Kinder standen Spalier
Aus der Zeit des Zweiten Weltkrieges ist kaum etwas bekannt. Der Langenwolmsdorfer Manfred Kegel erinnert sich nur an eine Begebenheit aus dieser Zeit. „Damals mussten wir Kinder Spalier stehen, weil Reichsjugendführer Arthur Axmann hier her kam und im Saal eine Rede hielt“, erzählt der heute 75-Jährige. Nach dem Krieg besuchte er auch mehrere Maskenbälle, die auf dem Saal stattfanden.
Als Georg Kunath 1957 verstarb, übernahm Schwiegersohn Fritz Roch für kurze Zeit die Geschäfte. Dann mietete sich der Konsum in die Räume des Erbgerichtes ein und bewirtschaftete diese auch. „Jede Woche waren wir auf dem Saal, wenn das Landkino ins Dorf kam“, weiß Ralph Jatzke zu berichten. „Erst wurde die Wochenschau gezeigt, dann kam ein Film. Schließlich hatten damals die wenigsten Leute einen Fernseher zuhause“, erzählt der 66-Jährige. Auch bei den Tanzabenden schwang er mit seiner Freundin und späteren Frau Edith das Tanzbein. „Ich hatte damals auch meinen Spitznamen als „Vortänzer“ weg, weil wir immer die Ersten waren, die sich auf die Tanzfläche trauten“, lacht Ralph Jatzke.

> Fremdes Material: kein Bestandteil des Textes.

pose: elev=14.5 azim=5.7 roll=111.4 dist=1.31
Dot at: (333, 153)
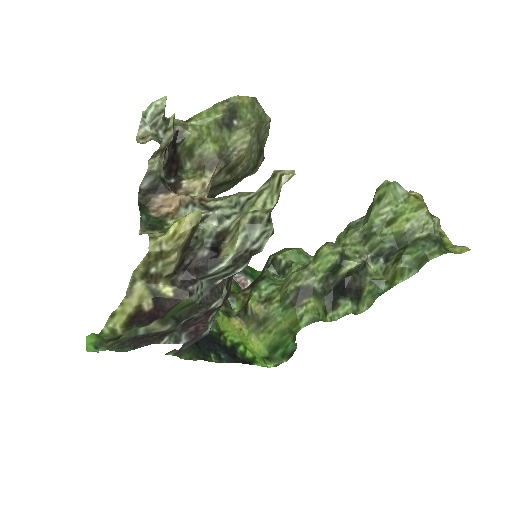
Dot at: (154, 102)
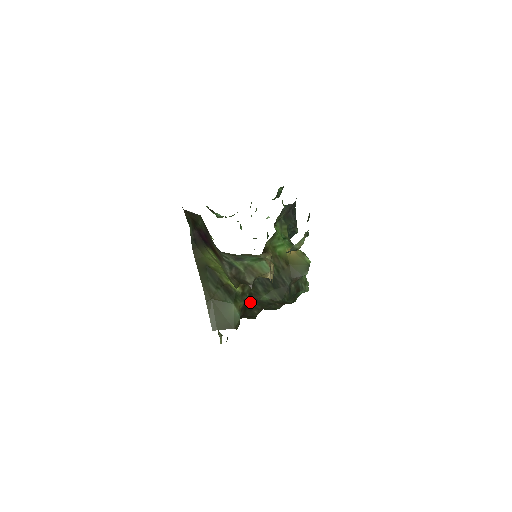
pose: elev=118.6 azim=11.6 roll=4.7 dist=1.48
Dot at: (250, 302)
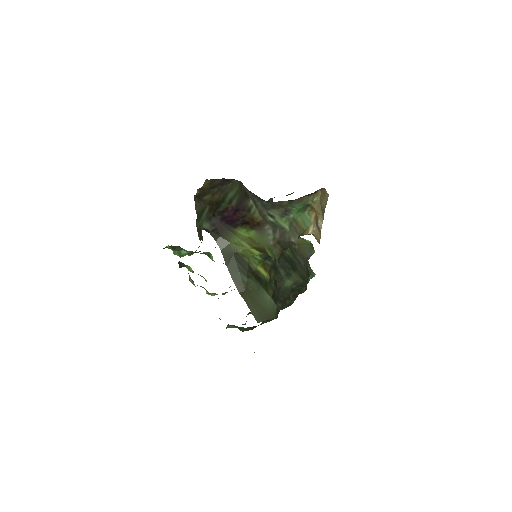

Über das Land ziehende Puppentheater machten ebenfalls regelmäßig Halt auf dem Saal des Erbgerichtes. „Da gab es neben den Kindervorstellungen auch Puppentheater für Erwachsene“, schwärmt Karin Nestroy noch heute. Auch die Schule nutzte den Ballsaal regelmäßig. „Erst noch mit den Schuleingangsfeiern, dann bald auch mit den Jugendweihe-Veranstaltungen“, sagt Karin Nestroy. Und auch heute noch erhalten die Erstklässler auf dem Saal ihre begehrten Zuckertüten.

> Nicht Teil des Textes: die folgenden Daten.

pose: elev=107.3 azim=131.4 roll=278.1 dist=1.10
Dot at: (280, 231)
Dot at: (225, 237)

Nach dem Ende der DDR wurde es für wenige Monate ruhig um das Erbgericht und den dazugehörigen Ballsaal. „Für mich stand aber schnell fest, das ich es mit der Gaststätte versuchen will“, sagt die heute 54-jährige Geschäftsführerin. „Der Saal wurde frisch renoviert und das Parkett abgeschliffen, dann eröffneten wir im April 1991.“ Nachdem auf dem Saal wieder regelmäßige Tanzveranstaltungen stattfanden, wurde der Saal ein Jahr später umgestaltet. „Wir haben die Bar eingebaut, die Decke abgehangen und brachten die Holzvertäfelung an“, so Nestroy.
Das Ergebnis gefiel auch dem Langenwolmsdorfer Karnevalsclub, der sich 1995 gründete und seitdem im November und Februar zu Faschingsveranstaltungen auf den Saal einlädt. Auch von der Feuerwehr wird der Ballsaal regelmäßig genutzt. „Da gibt es den Feuerwehrball oder die Jahreshauptversammlungen“, sagt Karin Nestroy. Auch der Schützenverein, der Forker-Familienverband oder die Jäger halten ihre Tagungen auf dem Saal ab.
Wenn heute zu den monatlichen Tanzabenden eingeladen wird, müssen manche Gäste wegen Überfüllung vor der Tür bleiben. „Bei mehr als 200Leuten ist einfach Schluss“, lacht Karin Nestroy und freut sich über das große Interesse der Tanzwütigen.